Bands, drill teams, military vehicles and floats will make their way through downtown San Francisco this morning to honor the country’s 26 million veterans in the annual Veterans Day Parade.

The holiday is observed on the 11th day of November and the parade is scheduled to kick off at 11 a.m.–the same day and time that World War I concluded in 1918 on what was originally known as Armistice Day.

According to parade officials, the parade will pay special tribute to the 70th anniversary of World War II and the 10th anniversary of the Afghanistan War.

Charles Morse, 93, a World War II veteran who served in the Marines, will serve as the parade’s grand marshal.
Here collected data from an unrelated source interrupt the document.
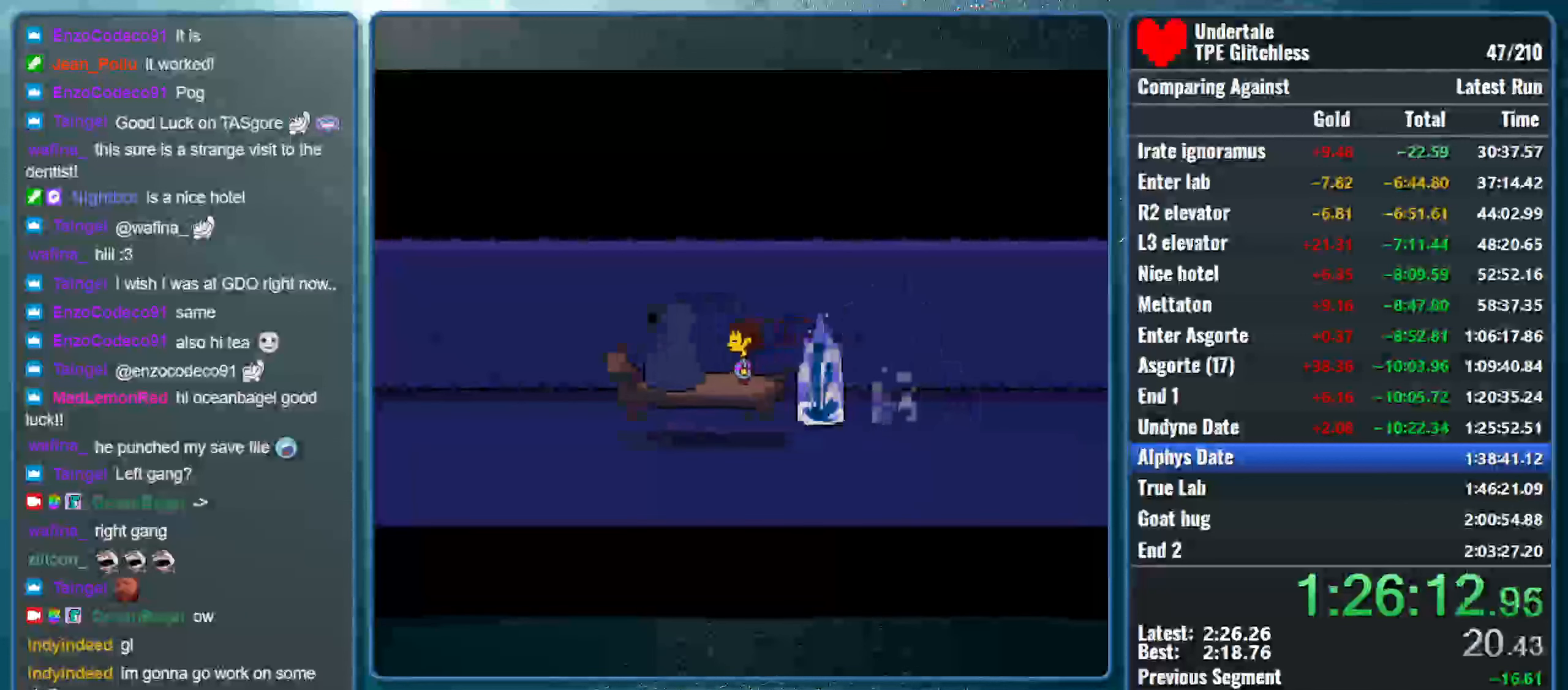
{"keys": [], "events": []}
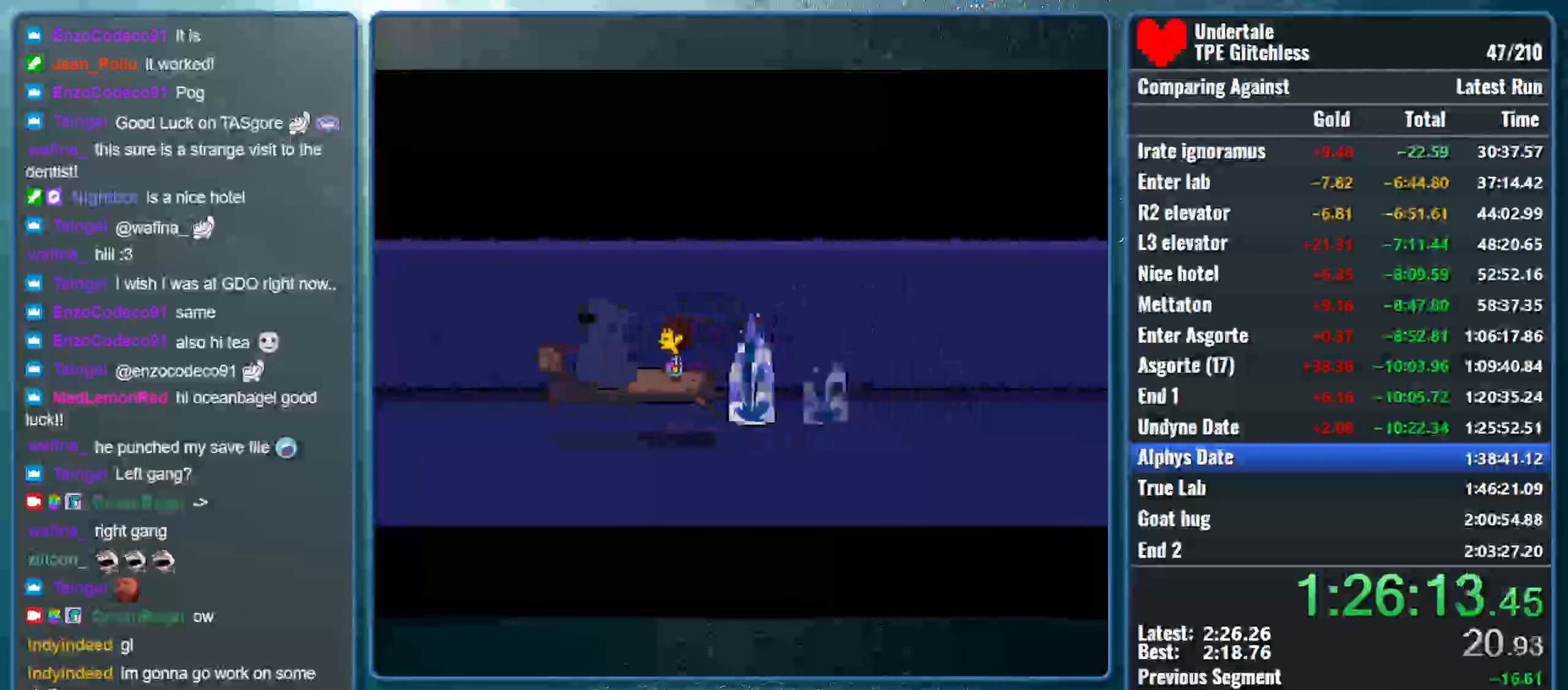
{"keys": [], "events": []}
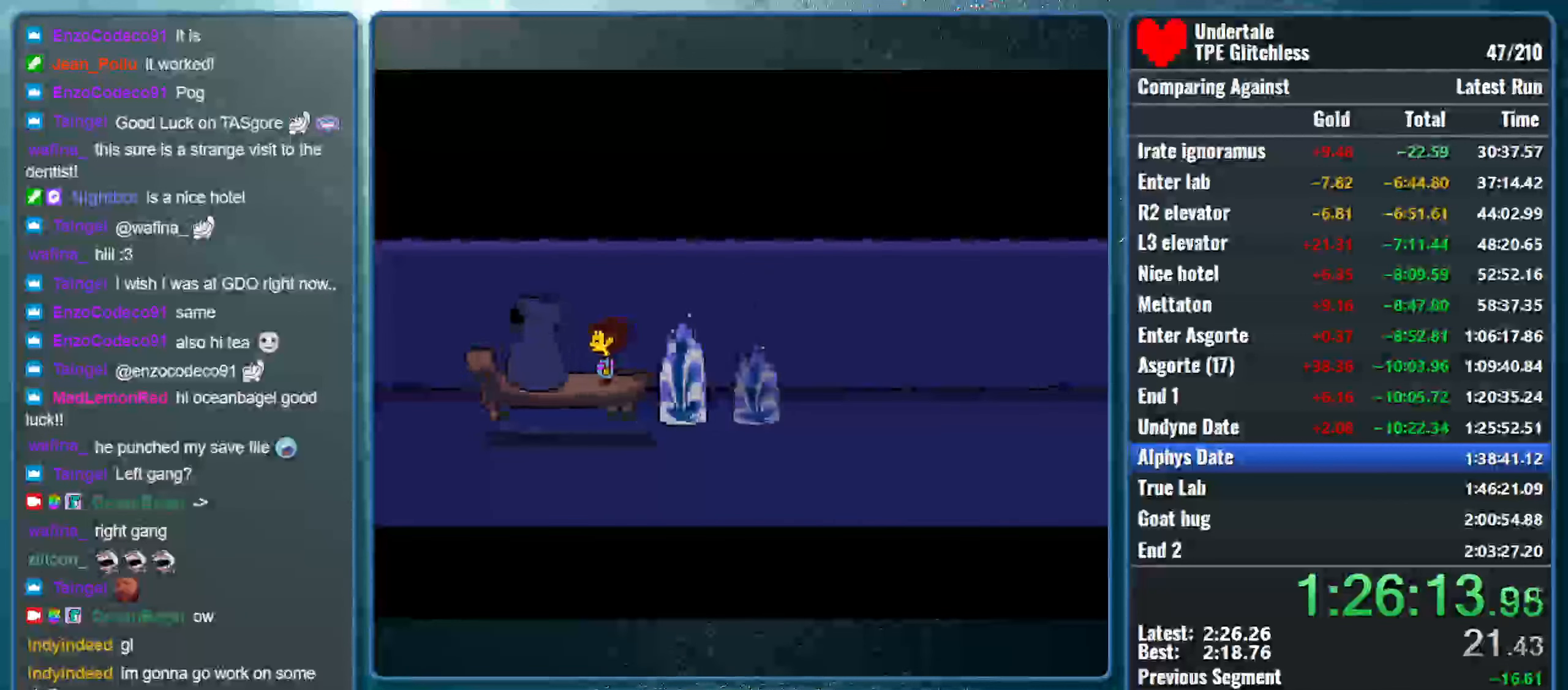
{"keys": [], "events": []}
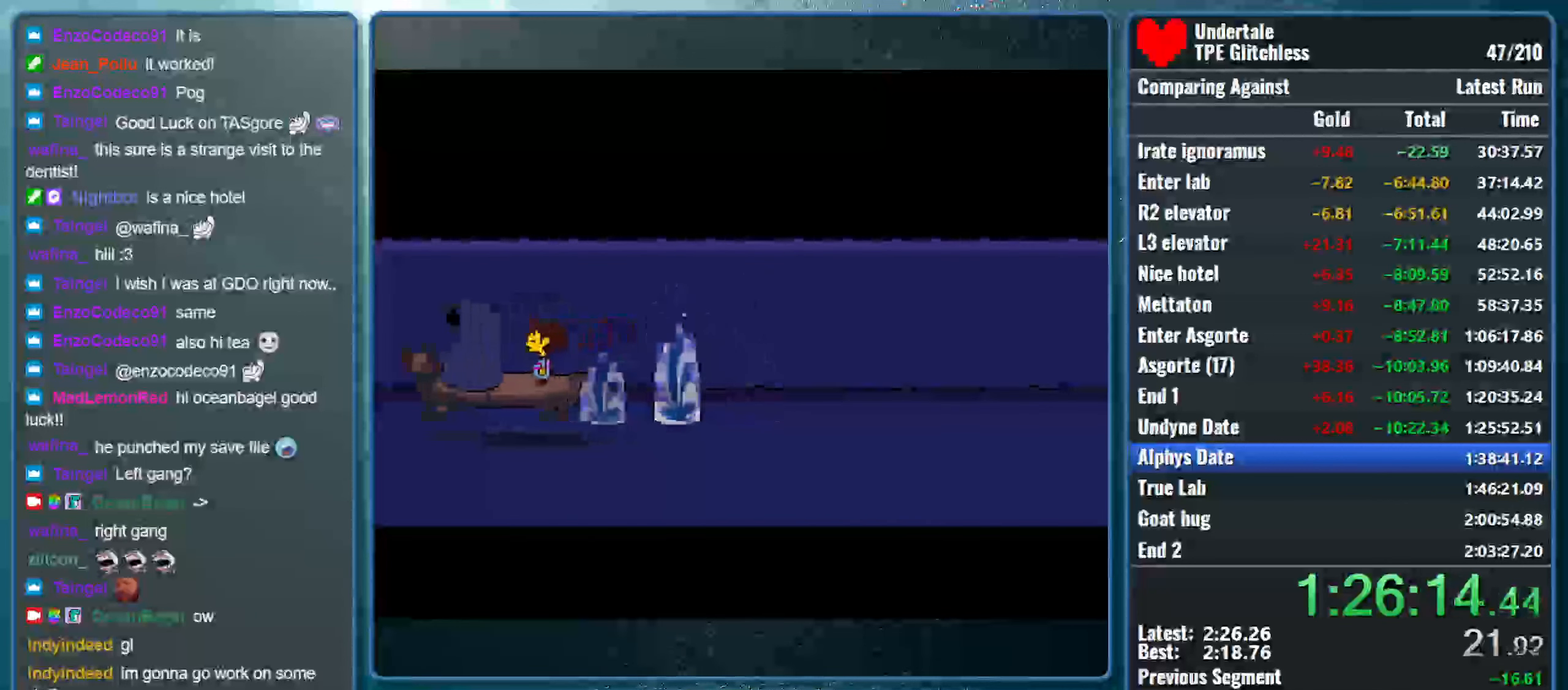
{"keys": [], "events": []}
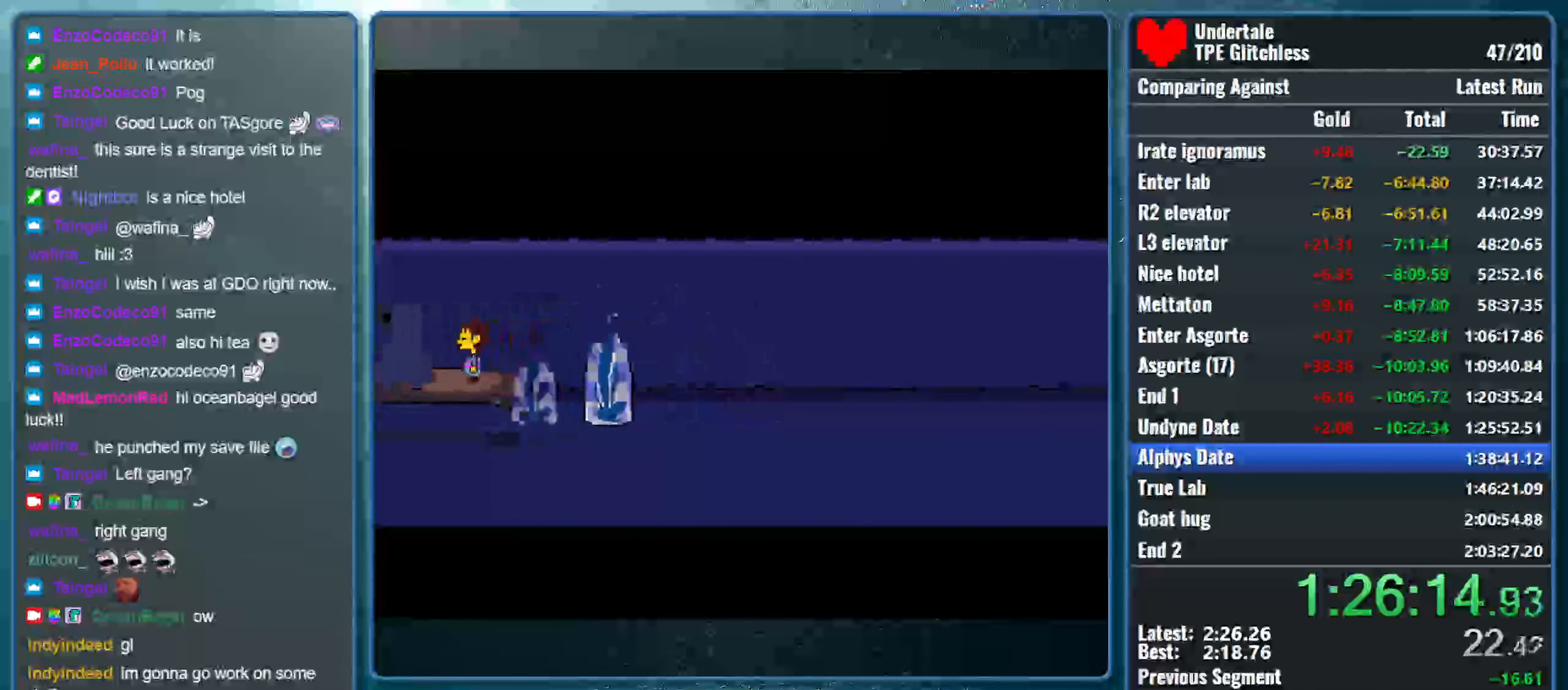
{"keys": [], "events": []}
It is the 92nd San Francisco Veterans Day Parade.

The parade route will snake from Market and Montgomery Streets to City Hall, and it will be led by the San Francisco Lesbian/Gay Freedom Band.

Parade organizers said that the marching band was invited to march as the honorary lead contingent because of the repeal in July of the military’s ban on openly gay troops.

Jadine Louie, the band’s artistic director, said, “The inclusiveness of this parade is a testament to the large-mindedness of the veterans living in the Bay Area who have organized it, and in particular, to longtime parade organizer Remy Champagne.”

Champagne, who died earlier this year, organized the city’s Veterans Day and St. Patrick’s Day parades over the last 40 years and invited the group to march in the city’s Columbus Day Parade in 1978, the year the band debuted in the Gay Freedom Day Parade.

The band has been invited to march in the Veterans Day parade since the year after its founding, and last year it won the parade’s award for best civilian marching band.

Band officials said that those invitations and the city’s inclusiveness are notable considering that lesbian, gay, bisexual and transgender groups still cannot march in New York City’s St. Patrick’s Day Parade.

Michael Wong, the band’s drum major said that the group salutes “the community leaders who fought to end ‘don’t ask, don’t tell’ and the sacrifice of all our fellow Americans who have served this country through the armed forces.”

The band’s membership includes several veterans of the armed services who served as early as 1966 in Vietnam and as recently as 1986.